荘厳な場に似つかわしくないその姿は、まったくもって無様以外の何物でもない。
――ここまで落ちぶれるなんて……。
私は陛下に向かって言葉を続けた。
「陛下、どうかメルディン侯爵に相応しい罰をお与えくださいませ」
「ふむ……」
考え事をするように、陛下が腕を組む。その読めない瞳は、ジッと目の前の父を見据えている。
場に静寂が広がり、時間感覚がおかしくなってしまいそうだ。
長いようで短い、そんな時間が経った頃、ようやく陛下は口を開いた。
「メルディン侯爵。そなたは誘拐未遂の罪を犯した。よって、半年間の投獄を命ずる。加えて、当主の座を剝奪し、社交界から永久に追放することをここに宣言する」
陛下はそう言うと、私に確かめるように声をかけてきた。
「これで良いな?」
「はい。願いを聞き届けてくださり、心より御礼申し上げます」
粛々と陛下に向かい、深々と一礼をする。
毅然さを意識して顔を上げると、眉一つ動かさず父を見つめるシャルリー様が視界に映った。
目の奥に揺らいでいた炎は、私の心の写し鏡かのように、徐々に鎮まりを見せ始めている。
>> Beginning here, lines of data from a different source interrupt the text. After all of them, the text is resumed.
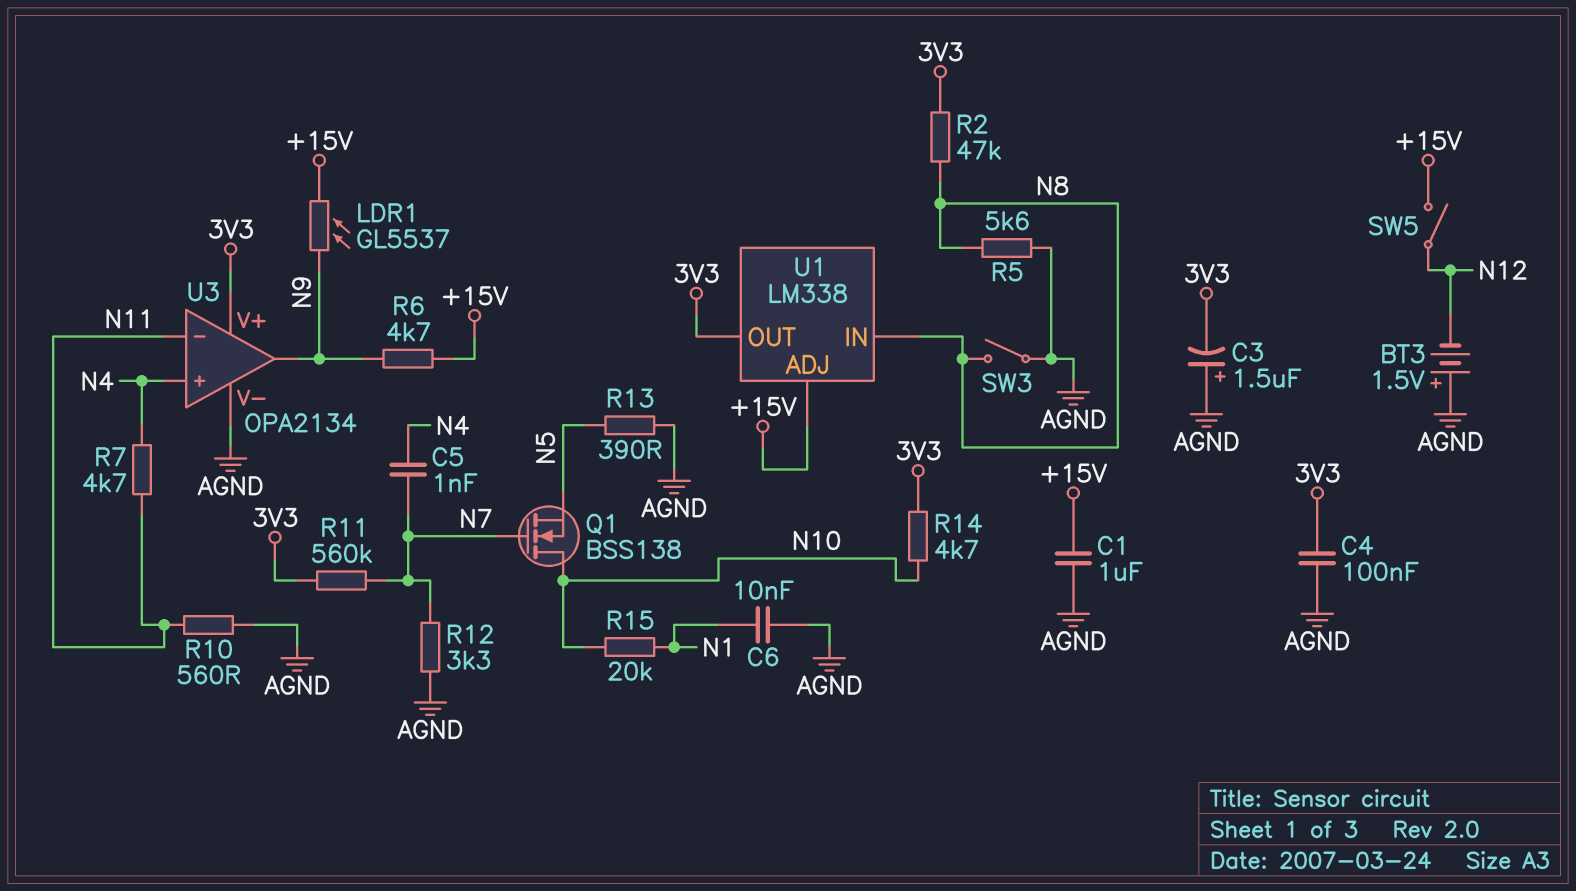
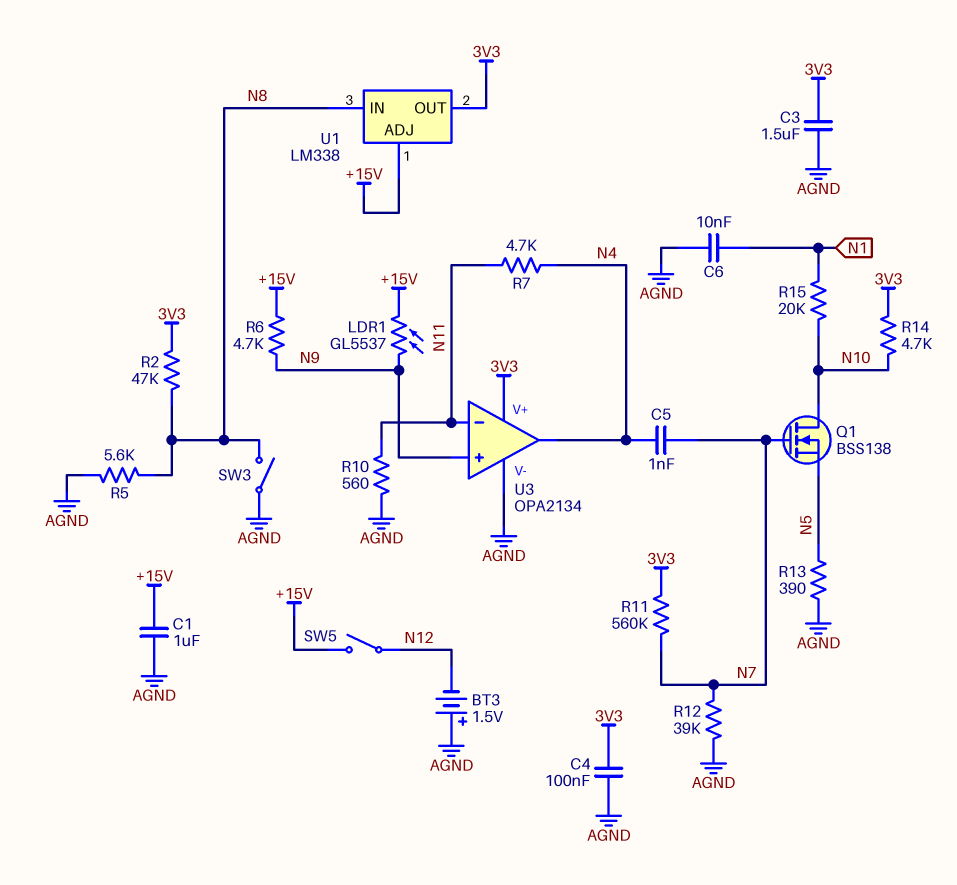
C3: 1.5uF (plus AGND, minus 3V3) -> 1.5uF (3V3, AGND)
R12: 3.3k (AGND, N7) -> 39k (AGND, N7)
U3 pin in+: N4 -> N9
U3 pin out: N9 -> N4

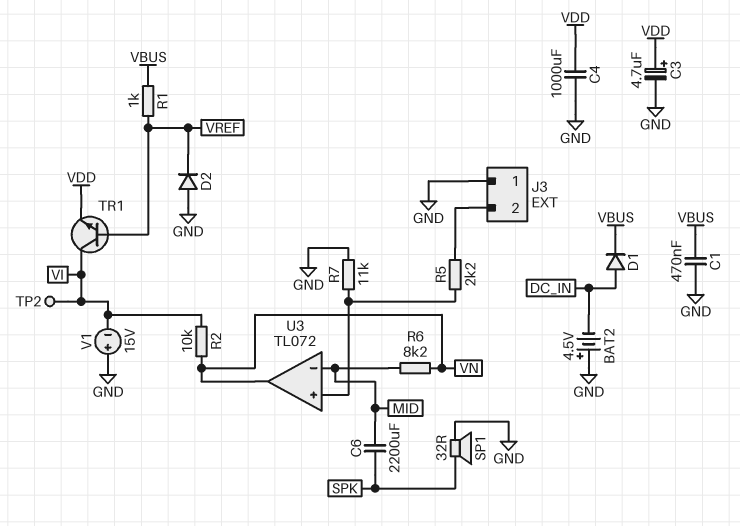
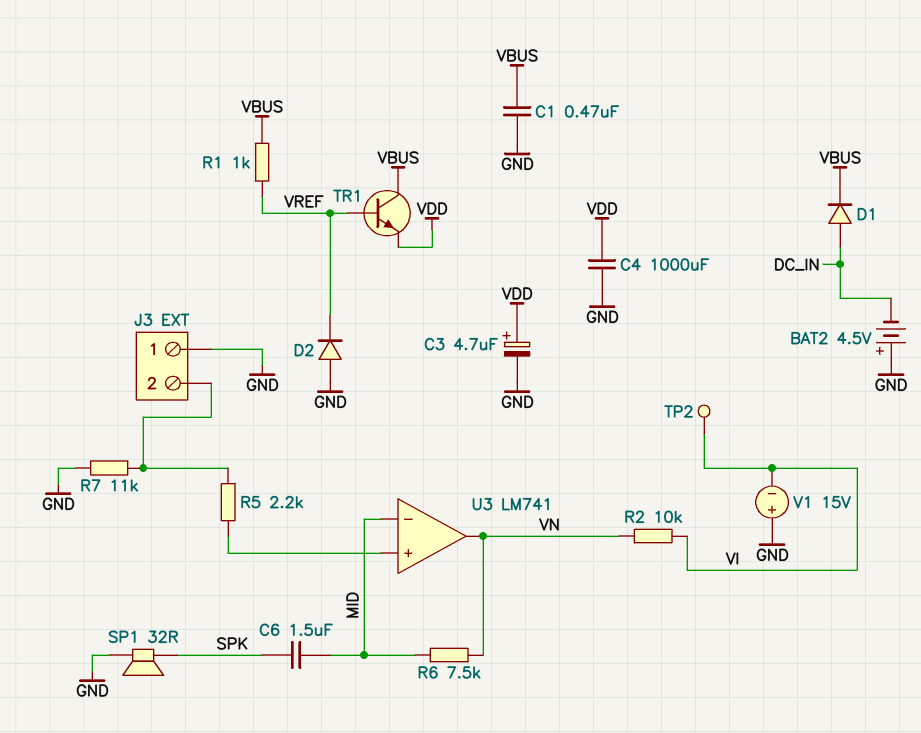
C6: 2200uF (MID, SPK) -> 1.5uF (MID, SPK)
R6: 8.2k (MID, VN) -> 7.5k (MID, VN)
R7: 11k (GND, U3/in+) -> 11k (GND, J3/2)
TR1: NPN (B VREF, C VI, E VDD) -> NPN (B VREF, C VBUS, E VDD)
U3: TL072 -> LM741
その後ろには、この世の終わりのように絶望に塗れた表情を浮かべた父がいた。
憐れなその姿を見ても、私は可哀想とは思わなかった。
自分が酷いことをしたという罪悪感も湧かない。
子どもと愛する家族を守るために、しかるべき手段を取って己の剣を振るったのだ。後悔などするわけがなかった。
「此度の事件については、これを以って結論とする」
この陛下のその言葉を最後に、父の断罪は幕を閉じた。
父とのしがらみを断ち切った今日のことを、二度と忘れることはないだろう。
私はシャルリー様と視線を交わし、この結末を静かに心に留めたのだった。